The art of pilgrimage has been an essential piece of Christian spirituality for thousands of years. There is something significant that happens when we get away from busyness, unplug from normality, turn off the technology, and allow ourselves to simply be. Scripture is laced with stories of journey – of being sent from one place to the next, with the expectation of encountering God along the way. And we have this same spiritual opportunity available to us – the challenge to go and encounter – to see God’s presence in new and transformative ways.

So I’m trying to seize the spiritual potential of pilgrimage, and I’m encouraging you to do the same. Find opportunities for spiritual journey this summer. Find ways to get away. Find places to go that will refresh and encourage your soul. Find good people to do life with – people that will leave you better than when they found you. And I’ll see you when I get back – with my spirit in a better place than when I left.

Thursday, April 7, 2016

The Power of Worship

I preached about desire last Sunday - that at the most basic level of our humanity, we are lovers - we desire. So then the question for us isn't whether we desire, but what we desire. Are our desires pure and altruistic? Do they benefit the rest of creation? Are they selfish and harmful? What do we desire?
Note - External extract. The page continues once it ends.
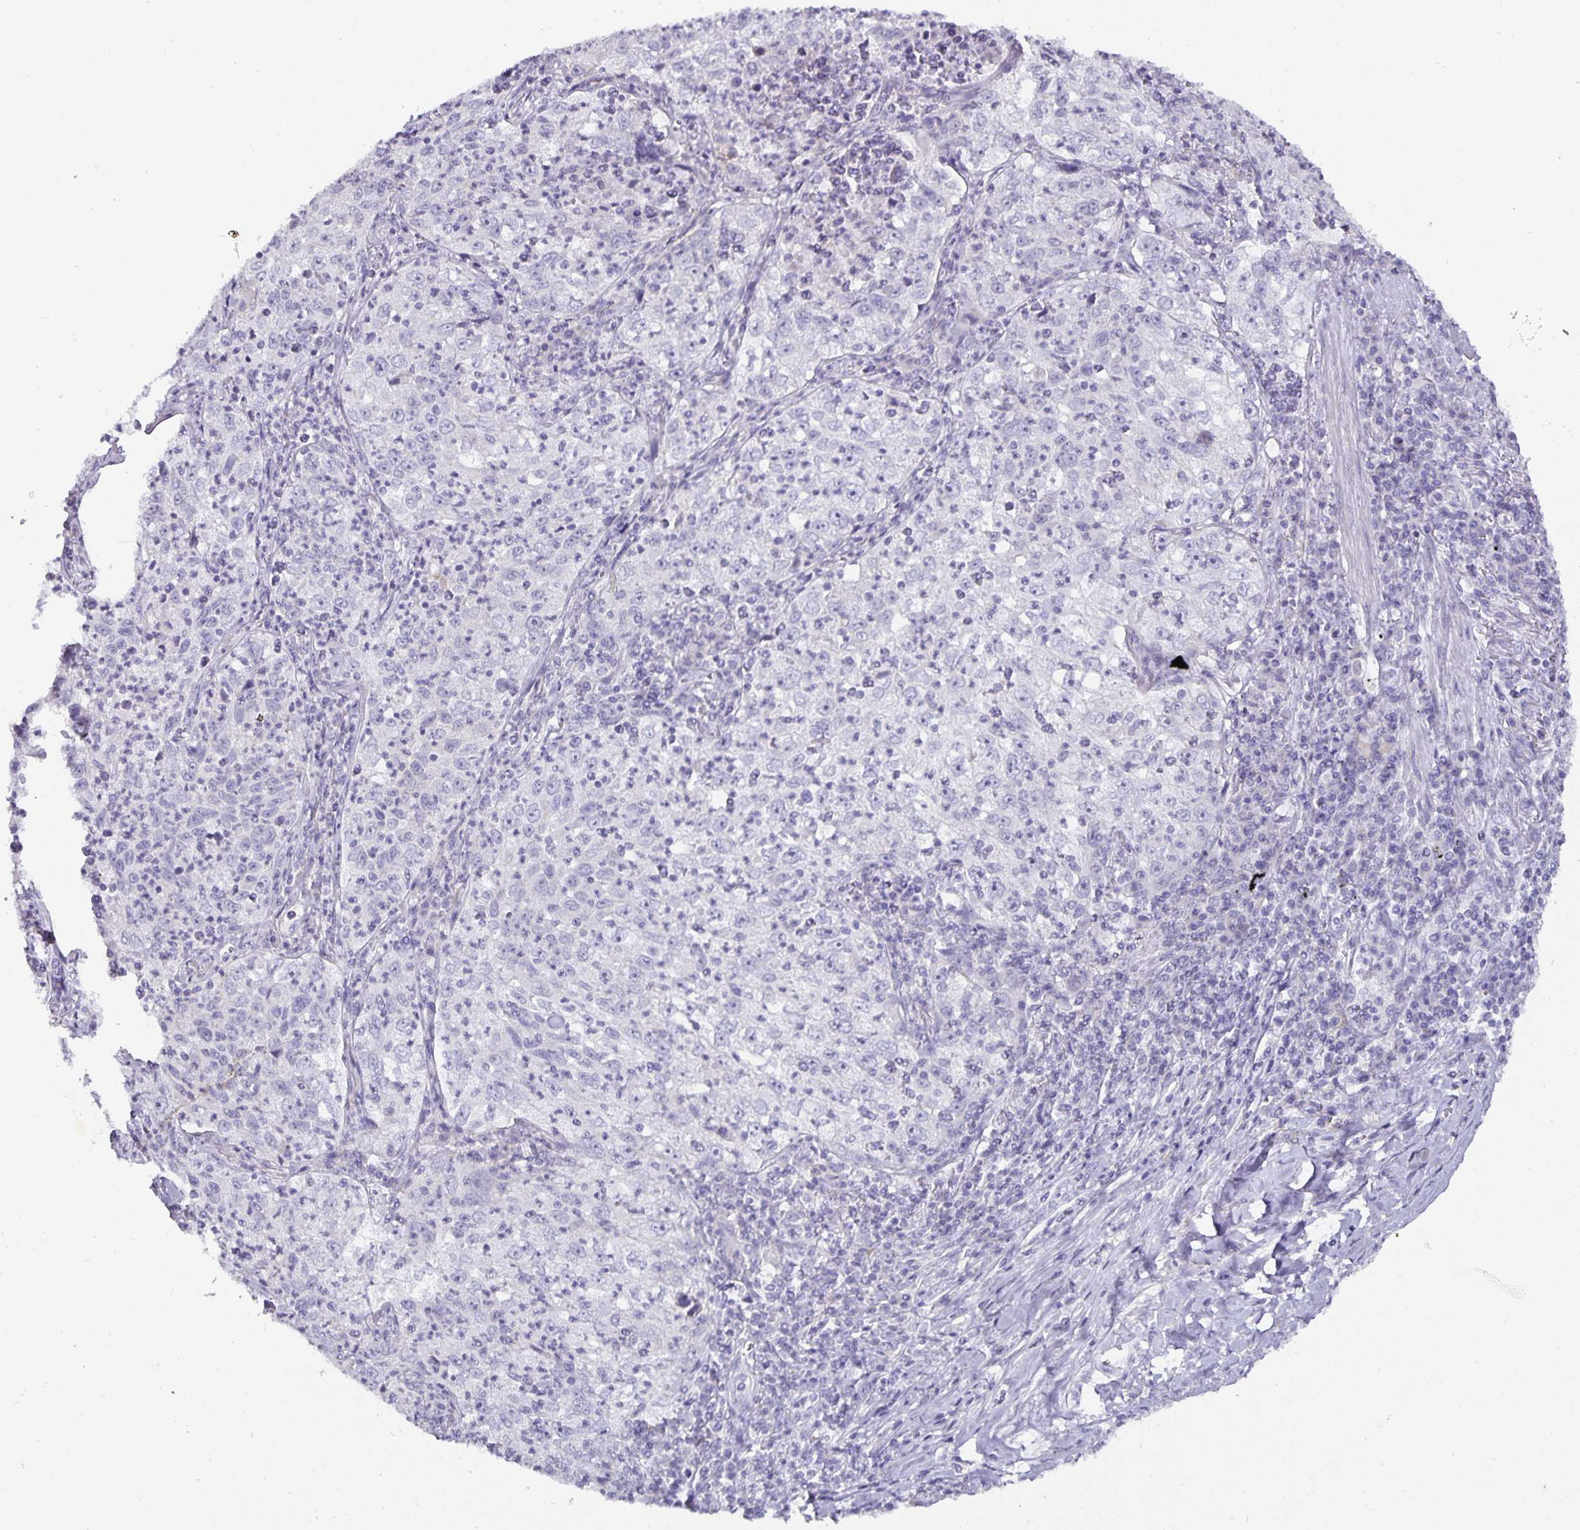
{"staining": {"intensity": "negative", "quantity": "none", "location": "none"}, "tissue": "lung cancer", "cell_type": "Tumor cells", "image_type": "cancer", "snomed": [{"axis": "morphology", "description": "Squamous cell carcinoma, NOS"}, {"axis": "topography", "description": "Lung"}], "caption": "Human lung cancer stained for a protein using immunohistochemistry (IHC) exhibits no positivity in tumor cells.", "gene": "CA12", "patient": {"sex": "male", "age": 71}}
Many of these thoughts were aided by a philosopher named James K.A. Smith. Smith argues, in a book called Desiring the Kingdom, that we naturally create cultural liturgies around our desires. We form rituals and practices that reinforce that which we love and desire. These desires are varied and diverse, ranging from sports and art and hobbies to social justice, spirituality, and volunteer work. We form rhythms around our desires. Borrowing from Augustine, Smith reminds us that,
"We are what we love."
Which leads me to worship. As a Christian, if I claim to love and desire God and relationship with God, then my cultural liturgies I create will manifest themselves in what we normally think of as worship. But we don't just create these cultural liturgies - we don't just create worship liturgies - they also create us. There is a symbiotic power in worship, where we don't shape a worship gathering, but it shapes us as well. Too often worship is thought of as a passive event that you simply attend. But worship isn't just some boring, rote ritual we perform. It's not placebo; it's not a crutch; it's not a task to cross off in our weekly schedule. It's not even something we go to. Once again, from Jamie Smith,
"Liturgy isn't something that you do; it does something to you." 
Worship shapes us; forms us; takes us from one place to another. We don't stand on the outside of a worship gathering and witness the liturgy. Worship is no spectator sport. We join in; we play a role; we get implicated into something bigger than ourselves. We join together with thousands of years and millions of people who have stepped into the formational process and allowed themselves to be moved, changed, transformed. So if you love God - if that's where your desire is located - then show up to the worship gathering expecting to get changed; for something to happen; for the liturgy to do something to you - because I guarantee it will.